## TASK TO CARRY OUT
Echo the lines of the listing below from its first line through the line containing "Ausbildung in der Pflege", both included.

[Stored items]
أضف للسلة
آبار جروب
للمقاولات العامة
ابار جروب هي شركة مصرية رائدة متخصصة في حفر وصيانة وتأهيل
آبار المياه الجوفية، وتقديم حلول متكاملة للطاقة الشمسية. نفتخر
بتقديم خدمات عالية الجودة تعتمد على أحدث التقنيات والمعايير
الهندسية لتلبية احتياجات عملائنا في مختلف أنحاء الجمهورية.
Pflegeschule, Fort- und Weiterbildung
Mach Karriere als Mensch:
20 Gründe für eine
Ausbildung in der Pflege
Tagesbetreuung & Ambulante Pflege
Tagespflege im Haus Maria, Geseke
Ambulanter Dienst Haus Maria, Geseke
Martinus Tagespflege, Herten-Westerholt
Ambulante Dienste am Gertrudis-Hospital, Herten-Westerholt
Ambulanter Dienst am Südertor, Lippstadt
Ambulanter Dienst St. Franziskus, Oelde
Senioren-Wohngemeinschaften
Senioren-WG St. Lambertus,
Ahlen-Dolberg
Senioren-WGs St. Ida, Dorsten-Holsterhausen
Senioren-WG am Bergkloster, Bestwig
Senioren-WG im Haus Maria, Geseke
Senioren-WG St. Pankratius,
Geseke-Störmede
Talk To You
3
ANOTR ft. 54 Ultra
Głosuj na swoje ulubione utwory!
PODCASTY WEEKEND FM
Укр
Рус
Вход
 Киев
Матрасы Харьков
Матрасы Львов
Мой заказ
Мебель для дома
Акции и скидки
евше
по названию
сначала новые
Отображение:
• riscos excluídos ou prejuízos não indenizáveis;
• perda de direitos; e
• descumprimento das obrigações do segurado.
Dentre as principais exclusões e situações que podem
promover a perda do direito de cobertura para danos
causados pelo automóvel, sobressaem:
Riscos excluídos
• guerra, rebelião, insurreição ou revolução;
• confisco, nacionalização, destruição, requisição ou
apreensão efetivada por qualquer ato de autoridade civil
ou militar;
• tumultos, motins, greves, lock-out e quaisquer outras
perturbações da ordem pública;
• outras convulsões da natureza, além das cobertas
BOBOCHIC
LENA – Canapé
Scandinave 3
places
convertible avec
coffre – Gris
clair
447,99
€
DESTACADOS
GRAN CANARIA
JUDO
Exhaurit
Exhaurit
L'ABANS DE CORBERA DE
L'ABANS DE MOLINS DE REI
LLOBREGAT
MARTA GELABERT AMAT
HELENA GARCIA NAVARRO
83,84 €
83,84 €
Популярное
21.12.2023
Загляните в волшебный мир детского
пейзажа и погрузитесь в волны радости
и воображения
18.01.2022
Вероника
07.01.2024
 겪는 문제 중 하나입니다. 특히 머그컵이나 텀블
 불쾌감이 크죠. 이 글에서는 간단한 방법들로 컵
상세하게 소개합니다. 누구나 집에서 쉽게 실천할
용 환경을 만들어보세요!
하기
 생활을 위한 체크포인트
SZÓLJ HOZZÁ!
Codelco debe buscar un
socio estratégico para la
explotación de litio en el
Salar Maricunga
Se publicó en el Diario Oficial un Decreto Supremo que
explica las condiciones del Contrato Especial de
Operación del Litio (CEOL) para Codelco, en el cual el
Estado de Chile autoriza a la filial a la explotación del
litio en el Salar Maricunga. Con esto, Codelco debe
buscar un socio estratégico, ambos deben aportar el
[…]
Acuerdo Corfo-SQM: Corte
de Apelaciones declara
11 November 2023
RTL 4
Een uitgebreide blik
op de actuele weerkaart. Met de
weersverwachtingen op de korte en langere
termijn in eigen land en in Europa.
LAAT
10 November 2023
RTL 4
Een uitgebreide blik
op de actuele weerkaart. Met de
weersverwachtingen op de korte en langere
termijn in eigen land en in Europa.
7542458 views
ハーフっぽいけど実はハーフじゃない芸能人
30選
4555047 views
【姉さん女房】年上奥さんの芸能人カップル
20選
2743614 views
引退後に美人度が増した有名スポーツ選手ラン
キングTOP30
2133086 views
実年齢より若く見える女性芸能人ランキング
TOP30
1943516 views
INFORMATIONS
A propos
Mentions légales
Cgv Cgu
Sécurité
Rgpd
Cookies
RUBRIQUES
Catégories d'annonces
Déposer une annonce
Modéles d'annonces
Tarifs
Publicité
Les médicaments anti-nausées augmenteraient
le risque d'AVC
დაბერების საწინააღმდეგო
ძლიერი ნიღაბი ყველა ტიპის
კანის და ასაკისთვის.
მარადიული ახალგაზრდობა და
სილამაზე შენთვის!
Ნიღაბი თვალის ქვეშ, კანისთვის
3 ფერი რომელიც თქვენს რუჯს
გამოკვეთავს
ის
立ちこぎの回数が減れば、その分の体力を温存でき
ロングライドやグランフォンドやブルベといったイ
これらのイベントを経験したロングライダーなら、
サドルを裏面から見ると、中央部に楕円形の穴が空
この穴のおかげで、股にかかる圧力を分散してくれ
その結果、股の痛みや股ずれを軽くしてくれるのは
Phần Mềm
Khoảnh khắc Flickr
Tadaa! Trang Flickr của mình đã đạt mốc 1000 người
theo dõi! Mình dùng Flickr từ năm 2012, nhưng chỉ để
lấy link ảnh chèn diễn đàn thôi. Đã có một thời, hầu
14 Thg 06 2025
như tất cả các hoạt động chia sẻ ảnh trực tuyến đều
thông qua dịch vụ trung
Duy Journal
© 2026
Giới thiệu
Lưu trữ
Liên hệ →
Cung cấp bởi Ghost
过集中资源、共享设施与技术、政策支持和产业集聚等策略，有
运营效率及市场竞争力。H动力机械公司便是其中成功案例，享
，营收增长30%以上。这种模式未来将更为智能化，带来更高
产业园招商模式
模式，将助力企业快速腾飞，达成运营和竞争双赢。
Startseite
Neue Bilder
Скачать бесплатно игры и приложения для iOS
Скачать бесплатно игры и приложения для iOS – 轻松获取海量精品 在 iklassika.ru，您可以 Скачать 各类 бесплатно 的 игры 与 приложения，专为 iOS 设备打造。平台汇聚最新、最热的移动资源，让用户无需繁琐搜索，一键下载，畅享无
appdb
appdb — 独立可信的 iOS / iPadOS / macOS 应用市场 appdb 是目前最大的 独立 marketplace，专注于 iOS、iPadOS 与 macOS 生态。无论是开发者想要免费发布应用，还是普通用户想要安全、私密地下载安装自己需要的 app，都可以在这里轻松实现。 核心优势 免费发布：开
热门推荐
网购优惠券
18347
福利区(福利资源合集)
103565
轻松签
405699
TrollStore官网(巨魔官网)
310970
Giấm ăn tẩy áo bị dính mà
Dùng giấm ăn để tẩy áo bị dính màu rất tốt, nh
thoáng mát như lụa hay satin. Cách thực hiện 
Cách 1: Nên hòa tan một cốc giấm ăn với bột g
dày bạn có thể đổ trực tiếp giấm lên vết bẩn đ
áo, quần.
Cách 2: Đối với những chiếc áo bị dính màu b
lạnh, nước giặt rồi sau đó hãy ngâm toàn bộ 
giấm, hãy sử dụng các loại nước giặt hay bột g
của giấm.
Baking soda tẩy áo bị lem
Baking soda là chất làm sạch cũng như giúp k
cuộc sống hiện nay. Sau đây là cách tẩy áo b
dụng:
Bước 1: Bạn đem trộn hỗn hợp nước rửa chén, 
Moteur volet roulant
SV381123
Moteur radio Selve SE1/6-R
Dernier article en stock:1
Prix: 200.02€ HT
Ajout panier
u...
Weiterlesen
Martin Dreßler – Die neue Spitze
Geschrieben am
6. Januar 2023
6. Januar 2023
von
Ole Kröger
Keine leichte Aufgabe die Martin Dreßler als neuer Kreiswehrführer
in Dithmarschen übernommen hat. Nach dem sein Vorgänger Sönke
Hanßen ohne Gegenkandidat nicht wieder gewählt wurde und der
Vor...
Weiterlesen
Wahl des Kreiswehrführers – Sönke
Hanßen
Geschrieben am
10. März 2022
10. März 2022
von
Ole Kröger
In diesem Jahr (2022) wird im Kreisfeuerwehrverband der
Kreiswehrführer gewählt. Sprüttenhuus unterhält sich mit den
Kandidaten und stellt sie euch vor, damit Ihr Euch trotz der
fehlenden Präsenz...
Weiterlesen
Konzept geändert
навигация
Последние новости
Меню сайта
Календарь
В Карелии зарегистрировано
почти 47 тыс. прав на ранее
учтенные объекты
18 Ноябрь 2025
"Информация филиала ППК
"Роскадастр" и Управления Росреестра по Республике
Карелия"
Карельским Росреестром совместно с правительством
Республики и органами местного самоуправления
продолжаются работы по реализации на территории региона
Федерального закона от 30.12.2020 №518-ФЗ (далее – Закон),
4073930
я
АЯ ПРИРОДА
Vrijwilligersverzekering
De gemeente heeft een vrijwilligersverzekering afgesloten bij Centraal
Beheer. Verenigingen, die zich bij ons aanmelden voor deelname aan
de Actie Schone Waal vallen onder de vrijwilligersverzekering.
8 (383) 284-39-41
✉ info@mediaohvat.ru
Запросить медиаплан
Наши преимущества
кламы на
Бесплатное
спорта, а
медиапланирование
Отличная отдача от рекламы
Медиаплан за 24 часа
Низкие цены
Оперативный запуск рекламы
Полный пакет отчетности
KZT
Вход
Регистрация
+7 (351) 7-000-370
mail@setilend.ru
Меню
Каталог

## SOLUTION TO THIS PROBLEM
أضف للسلة
آبار جروب
للمقاولات العامة
ابار جروب هي شركة مصرية رائدة متخصصة في حفر وصيانة وتأهيل
آبار المياه الجوفية، وتقديم حلول متكاملة للطاقة الشمسية. نفتخر
بتقديم خدمات عالية الجودة تعتمد على أحدث التقنيات والمعايير
الهندسية لتلبية احتياجات عملائنا في مختلف أنحاء الجمهورية.
Pflegeschule, Fort- und Weiterbildung
Mach Karriere als Mensch:
20 Gründe für eine
Ausbildung in der Pflege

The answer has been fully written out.